Justiça confirma liminar que mantém Sambódromo com Prefeitura do Rio

O Tribunal de Justiça do Rio de Janeiro confirmou nesta segunda-feira (28) a liminar que mantém a gestão do Sambódromo com a Prefeitura do Rio.

No dia 3 de julho, a Alerj (Assembleia Legislativa do Rio) havia derrubado um veto do governador Cláudio Castro (PL) ao projeto de lei que transferia a gestão de imóveis do bairro da Cidade Nova, na região central, do município para o governo do estado.

O projeto revogava uma lei complementar de 1975. Entre os bens localizados na região estão o Sambódromo, principal espaço do Carnaval carioca, e a própria sede da Prefeitura do Rio.

Em decisão nesta segunda, o Órgão Especial do Tribunal de Justiça votou por unanimidade que a Passarela do Samba vai continuar sob administração municipal até o julgamento da constitucionalidade da lei.

O projeto de lei é de autoria do deputado estadual Rodrigo Amorim (União), que faz oposição ao prefeito Eduardo Paes (PSD).

Após o veto da Alerj, Paes entrou com pedido liminar para suspender a transferência, o que foi aceito pelo desembargador Benedicto Abicair, que considerou haver urgência e risco à administração municipal.

O entendimento sobre a gestão dos bens da Cidade Nova remonta o período de fusão dos estados do Rio de Janeiro e da Guanabara, cuja lei foi promulgada em 1974. A lei reconhecia o domínio do município do Rio de Janeiro sobre os imóveis da área.

Estão mencionadas na lei logradouros importantes do centro, como a avenida Presidente Vargas, sede de companhias e órgãos públicos, a rua Afonso Cavalcanti, atual sede da Prefeitura do Rio, e a rua Marquês de Sapucaí, onde está o Sambódromo.

Castro já havia vetado o projeto de lei, embasado por parecer da PGE (Procuradoria-Geral do Estado).

“Se o atual Legislativo estadual pudesse revogar os decretos-leis editados pelo governador à época da fusão, todos os bens do município do Rio poderiam ser revertidos ao estado, o que não pode prosperar”, afirma a PGE.

O projeto de lei justificava a transferência para o estado com o argumento de que “o espaço deveria ser utilizado durante o ano inteiro, e não apenas no Carnaval”.

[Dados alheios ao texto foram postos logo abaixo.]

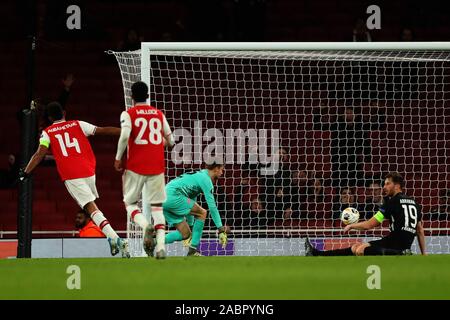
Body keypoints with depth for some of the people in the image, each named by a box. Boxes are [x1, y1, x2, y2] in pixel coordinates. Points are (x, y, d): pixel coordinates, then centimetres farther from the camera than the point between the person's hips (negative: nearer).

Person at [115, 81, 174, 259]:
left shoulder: (128, 114, -1)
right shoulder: (159, 114, 10)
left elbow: (124, 136, -18)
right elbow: (170, 141, 13)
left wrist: (118, 158, -6)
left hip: (136, 166, -3)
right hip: (157, 167, 3)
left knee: (130, 203, 10)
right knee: (157, 207, 6)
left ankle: (145, 226, -22)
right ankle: (161, 246, -10)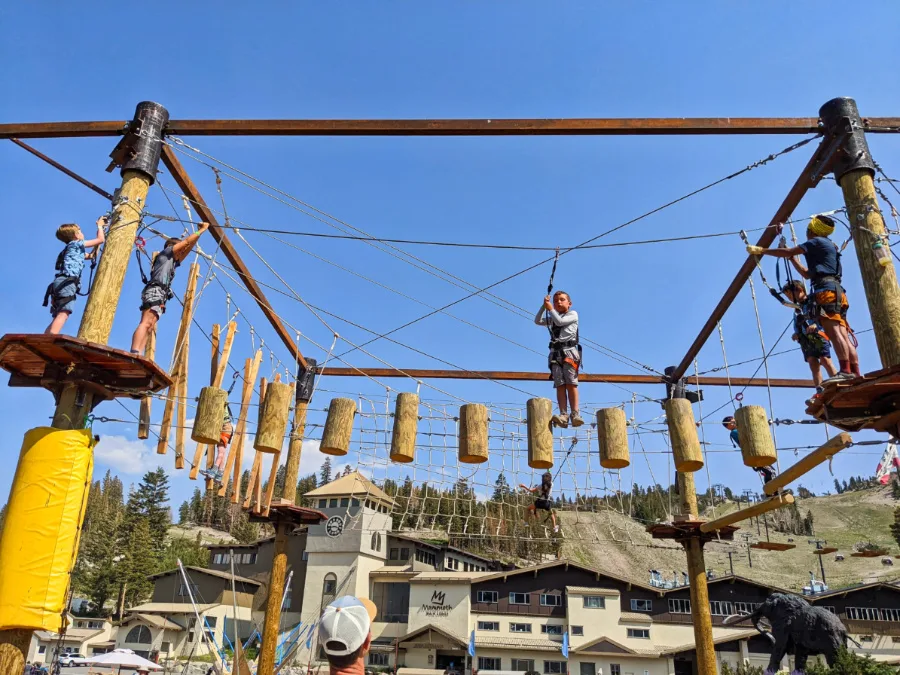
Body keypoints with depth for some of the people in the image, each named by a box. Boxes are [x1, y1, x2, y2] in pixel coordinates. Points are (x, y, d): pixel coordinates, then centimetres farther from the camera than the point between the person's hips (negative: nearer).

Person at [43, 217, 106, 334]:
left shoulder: (76, 250, 32)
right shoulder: (75, 244, 9)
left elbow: (91, 255, 44)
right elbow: (101, 239, 7)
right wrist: (100, 225, 26)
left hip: (60, 282, 10)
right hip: (67, 282, -10)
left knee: (58, 317, 3)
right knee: (63, 314, -25)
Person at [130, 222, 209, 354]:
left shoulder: (172, 261, 36)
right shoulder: (166, 252, 15)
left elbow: (188, 249, 38)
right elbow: (186, 242, 12)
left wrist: (199, 233, 37)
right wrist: (202, 230, 21)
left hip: (159, 294, 9)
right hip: (155, 291, -9)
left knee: (148, 328, -5)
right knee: (145, 324, -24)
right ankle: (134, 354, -38)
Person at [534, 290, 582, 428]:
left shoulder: (573, 314, 11)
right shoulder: (552, 318, 26)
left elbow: (560, 321, -5)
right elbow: (537, 321, 15)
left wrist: (550, 309, 5)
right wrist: (543, 306, 7)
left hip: (569, 351, -4)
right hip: (555, 353, 4)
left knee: (571, 384, -13)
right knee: (560, 385, -9)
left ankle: (575, 414, -19)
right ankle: (563, 415, -19)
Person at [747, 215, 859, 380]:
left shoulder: (817, 242, 4)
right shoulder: (828, 246, 32)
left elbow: (788, 251, -1)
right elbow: (808, 274, 37)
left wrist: (761, 250, 7)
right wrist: (791, 258, 40)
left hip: (827, 290, -9)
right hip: (835, 291, 9)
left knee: (834, 331, -19)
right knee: (843, 334, 0)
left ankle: (846, 371, -29)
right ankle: (855, 374, -8)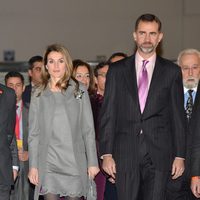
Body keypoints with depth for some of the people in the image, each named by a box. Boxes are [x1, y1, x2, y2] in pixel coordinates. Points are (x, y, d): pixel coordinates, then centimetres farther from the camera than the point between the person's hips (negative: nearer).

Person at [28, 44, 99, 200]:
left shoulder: (79, 91, 8)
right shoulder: (39, 96, 10)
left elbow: (88, 130, 6)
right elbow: (34, 133, 9)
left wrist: (92, 162, 1)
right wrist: (33, 166, 2)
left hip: (75, 163, 0)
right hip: (48, 165, 0)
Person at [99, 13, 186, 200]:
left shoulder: (171, 71, 7)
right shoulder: (117, 70, 7)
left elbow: (178, 116, 6)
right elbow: (108, 113, 5)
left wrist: (180, 155, 2)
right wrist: (106, 153, -2)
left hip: (159, 154, 0)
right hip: (125, 154, 1)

“O potencial econômico do espaço deve ser explorado, para garantir um aumento de arrecadação ao estado do Rio de Janeiro”, diz o texto.

O Sambódromo da Marquês de Sapucaí é desde 1984 a pista oficial de desfiles das principais escolas de samba do Rio, sempre sob administração municipal.

Os desfiles, que começaram na década de 1930, já haviam passado pela extinta praça Onze e pelas avenidas Presidente Vargas e Rio Branco, quase sempre com estruturas provisórias, como arquibancadas tubulares.

O Sambódromo foi idealizado pelo antropólogo Darcy Ribeiro, então vice do governador Leonel Brizola (1983-1987).